Spinning wheel prevents mouse input to cancel script (SUI)

  • August 16, 2023
  • 3 replies
  • 1420 views

Hello,

 

I've written a script that exports all documents from a selected folder as PDFs. I've added a progress bar that also has a Cancel button. However, while ID is exporting the PDFs it shows the spinning wheel the entire time, so I can't hit the cancel button to stop the script from progressing, it always processes all documents until the end.

 

Is this is common behaviour? I've tried adding $.sleep(500) and rapidly hit the cancel button to no avail.

 

Thanks,
Frank

This topic has been closed for replies.

3 replies

Peter Kahrel
Community Expert
Community Expert
August 21, 2023

I don't know about the spinning wheel, I don't see that on my Windows PC. Do you use a Mac?

 

For the cancel button, your code still works its way through the whole file array, it just doesn't do anything. Maybe change the cacel burron's function like this:

 

buttonp.onClick = function() {
  // Close all documents, then
  exit();
}

 

 

By the way, it looks as if there's a bug in asynchronousExportFile(). When you use it, document.close() returns an error. The error disappears when you use the synchronous exportFile(). The latter works fine, your script runs ok over here (with exportFile()).

 

On another note, like Loic I was surprised at your forEachDescendantFile() function. As I understand it, you open, export, and close each document inside a recursive function. That looks overwrought to me, and may explain why you run into difficulties that require your Monty Pythonesque error message ""The object at . . . is a child of a folder and yet is not a file or folder."

 

To find files in a folder and its subfolders and process them, this seems much simpler:

 

function findIndd (f, list) {
  var f = Folder(f).getFiles('*.*');
  for (var i = 0; i < f.length; i++) {
    if (f[i] instanceof Folder) {
      findIndd (f[i], list);
    } else if (/\.indd$/i.test (f[i].name)) {
      list.push (f[i]);
    }
  }
  return list;
}


indds = findIndd (myFolder, []);
for (i = 0; i < indds.length; i++) {
  // process file
}

 

 Just a thought. . .

Inspiring
August 21, 2023

Hi Peter,

Thanks for your input.

Yes, I'm using a Mac and whenever the system is more busy than usual the cursor changes into a spinning rainbow circle. While the spinning wheel is visible, the system usually doesn't recognise any button inputs. I'll try the exit() method that you suggested, but I think that cancel function won't be triggered.

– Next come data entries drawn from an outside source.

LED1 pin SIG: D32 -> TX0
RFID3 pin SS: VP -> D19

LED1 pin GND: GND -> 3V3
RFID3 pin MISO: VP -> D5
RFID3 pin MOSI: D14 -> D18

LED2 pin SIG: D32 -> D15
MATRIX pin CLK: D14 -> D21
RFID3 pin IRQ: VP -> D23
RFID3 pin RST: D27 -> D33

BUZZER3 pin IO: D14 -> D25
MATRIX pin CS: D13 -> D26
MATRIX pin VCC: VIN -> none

As for the overly complicated find-files-in-a-folder process, yes, that was a template that I was using before I understood that I could be done much simpler (like your code snippet suggests). I've used your suggestion in many other smaller scripts, but now that you confirmed the long version is unnecessary, I should really get rid of it. Thanks!

Inspiring
August 16, 2023

Thanks for your reply. I changed to the asynchronous method but the Cancel button is still not clickable.

Inspiring
August 17, 2023

The window type is already palette, but good thinking.

Inspiring
August 19, 2023

Nice, thanks so much for your help. I'll try it out tomorrow and let you know if that solution works for me. But it all makes sense, so I'm hopefull! Thank again.

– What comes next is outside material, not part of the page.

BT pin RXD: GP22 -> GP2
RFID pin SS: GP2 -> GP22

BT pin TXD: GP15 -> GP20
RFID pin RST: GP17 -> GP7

Alright, so I have tested your script and it worked fine. I applied the same basic rules to my script, and the wheel kept spinning without even processing the first file… I used // @targetengine "session" in your sample but not in my script, could that be the problem? My scripts runs in main().

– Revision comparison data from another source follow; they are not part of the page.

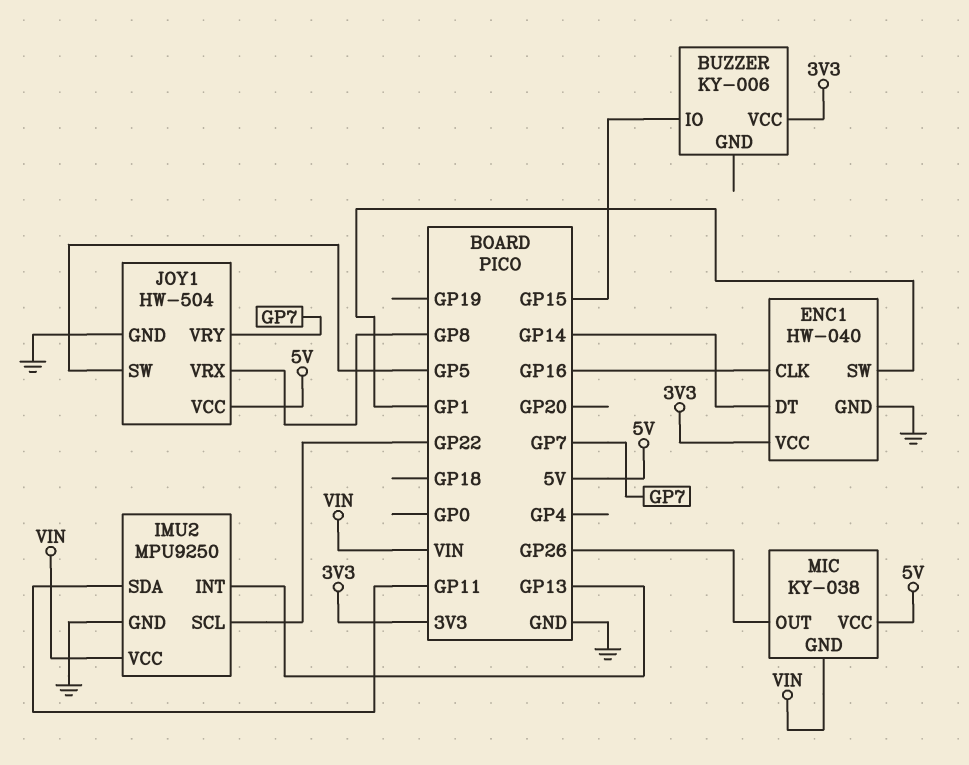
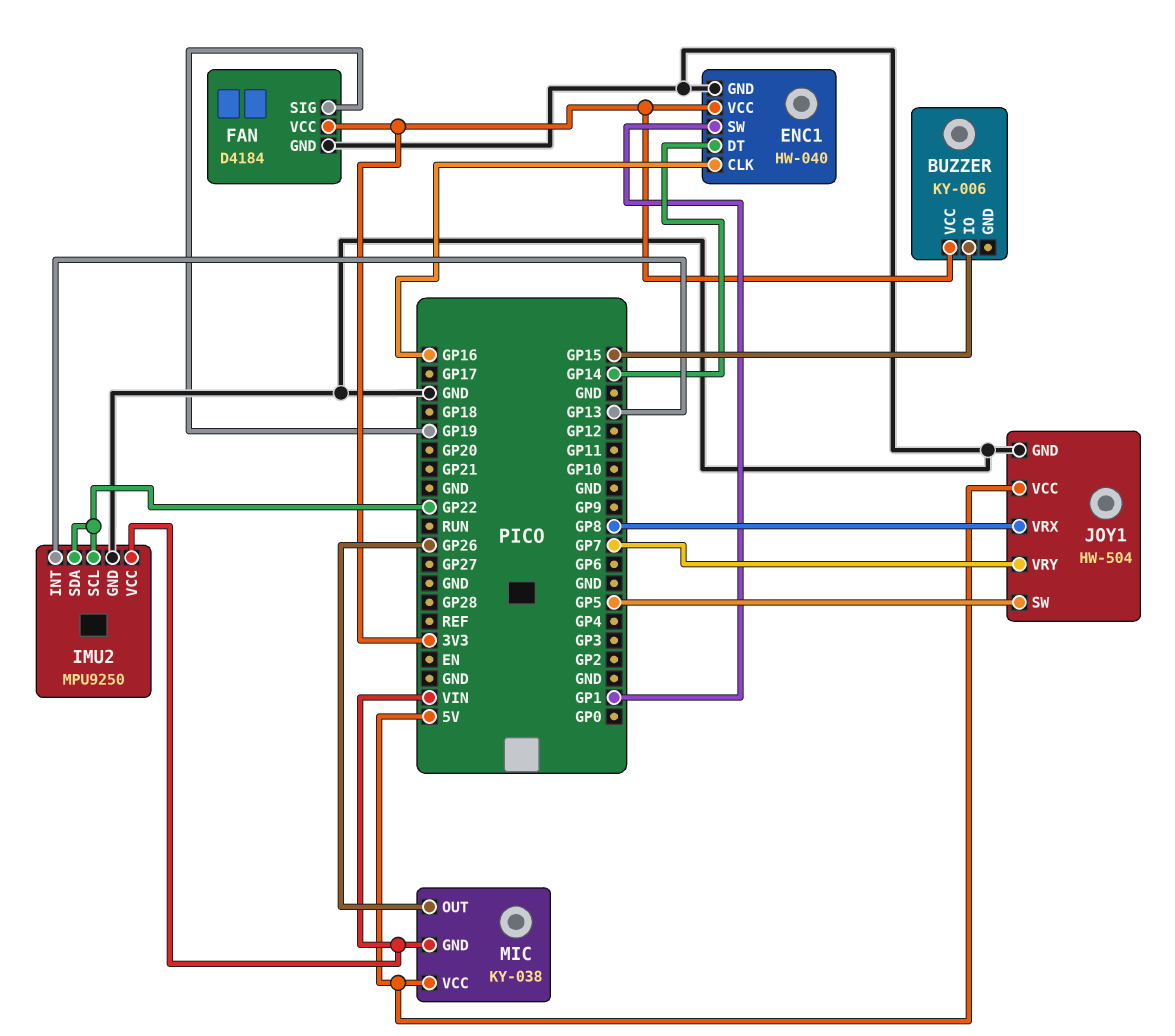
FAN: none -> D4184
FAN pin GND: none -> GND
FAN pin SIG: none -> GP19
FAN pin VCC: none -> 3V3
IMU2 pin SDA: GP11 -> GP22

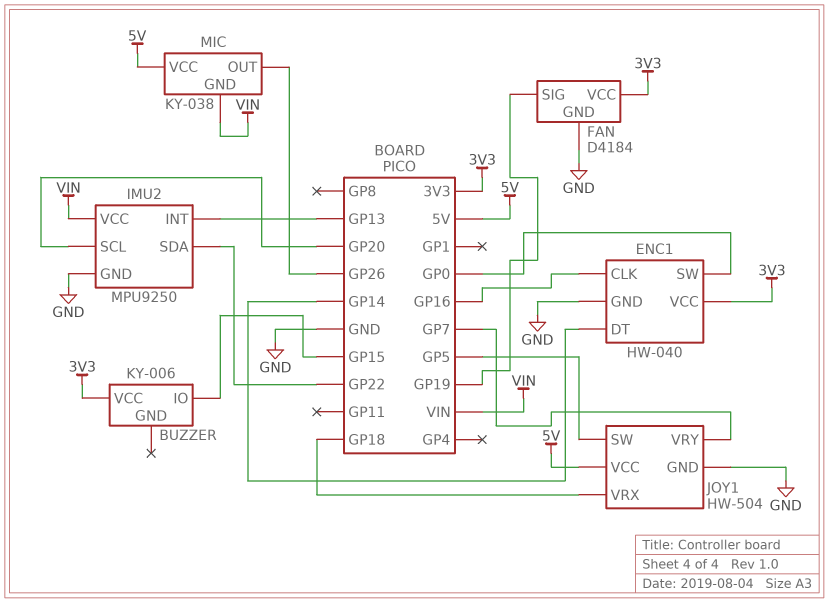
ENC1 pin SW: GP1 -> GP0
IMU2 pin SCL: GP22 -> GP20
JOY1 pin VRX: GP8 -> GP18

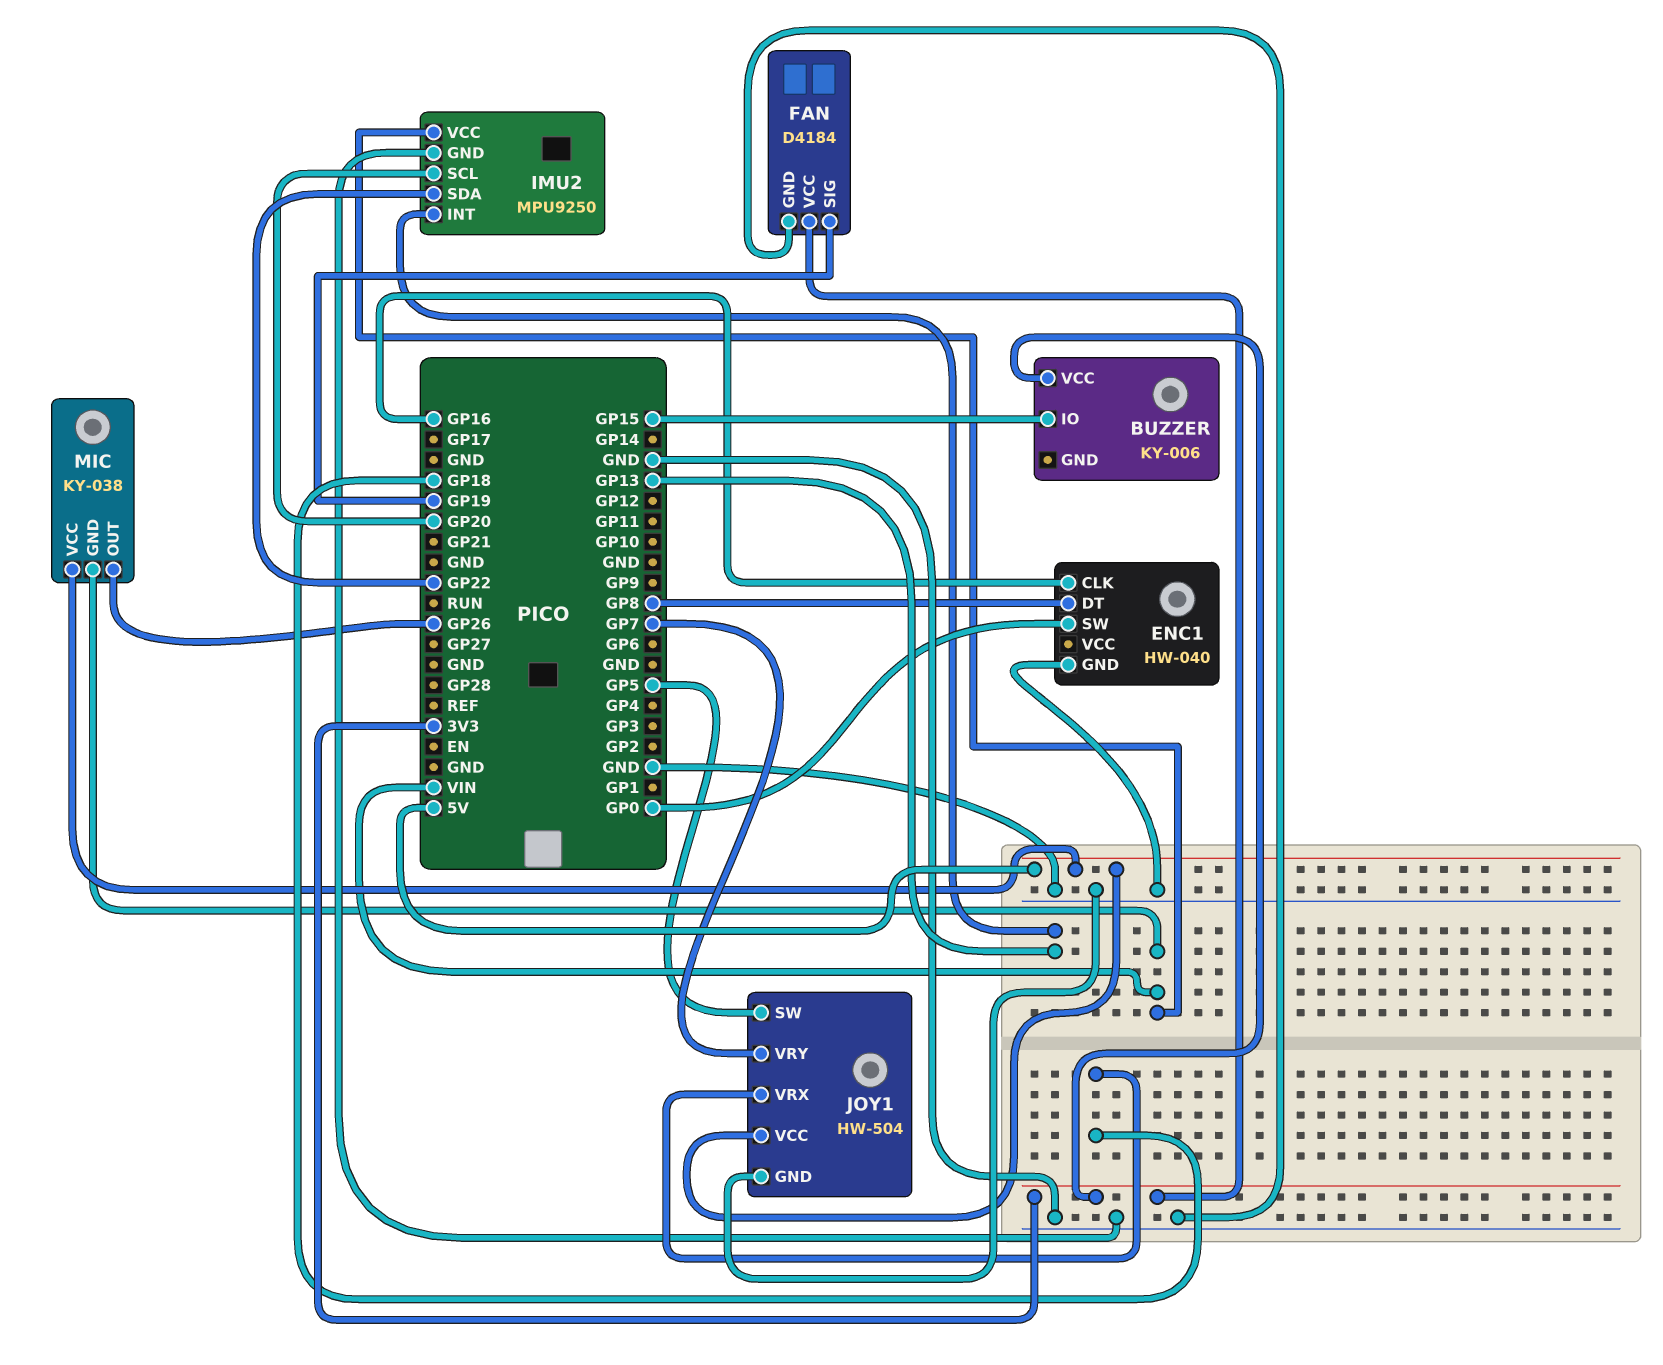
ENC1 pin DT: GP14 -> GP8
ENC1 pin VCC: 3V3 -> none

The changes to my script were:

- changed from exportFile to asynchronousExportFile

- saving each background task t in object tasks

- if cancel button is cliked, cancel the task and delete it from the object

 

My script runs through all documents in a previously selected folder (and sub-folder) and exports each one by one. In theory, it should work…

 

Loic.Aigon
Legend
August 16, 2023

By default yes if you do export syncronously where you basically freeze the app (it's a modal process). If you use asynchronousExportFile You will have exports done in the background with the app non frozen (non modal). This will create background tasks that you can possibly monitor and "possibly" stop processes  (tbh I am not completely sure but that's where I would investigate).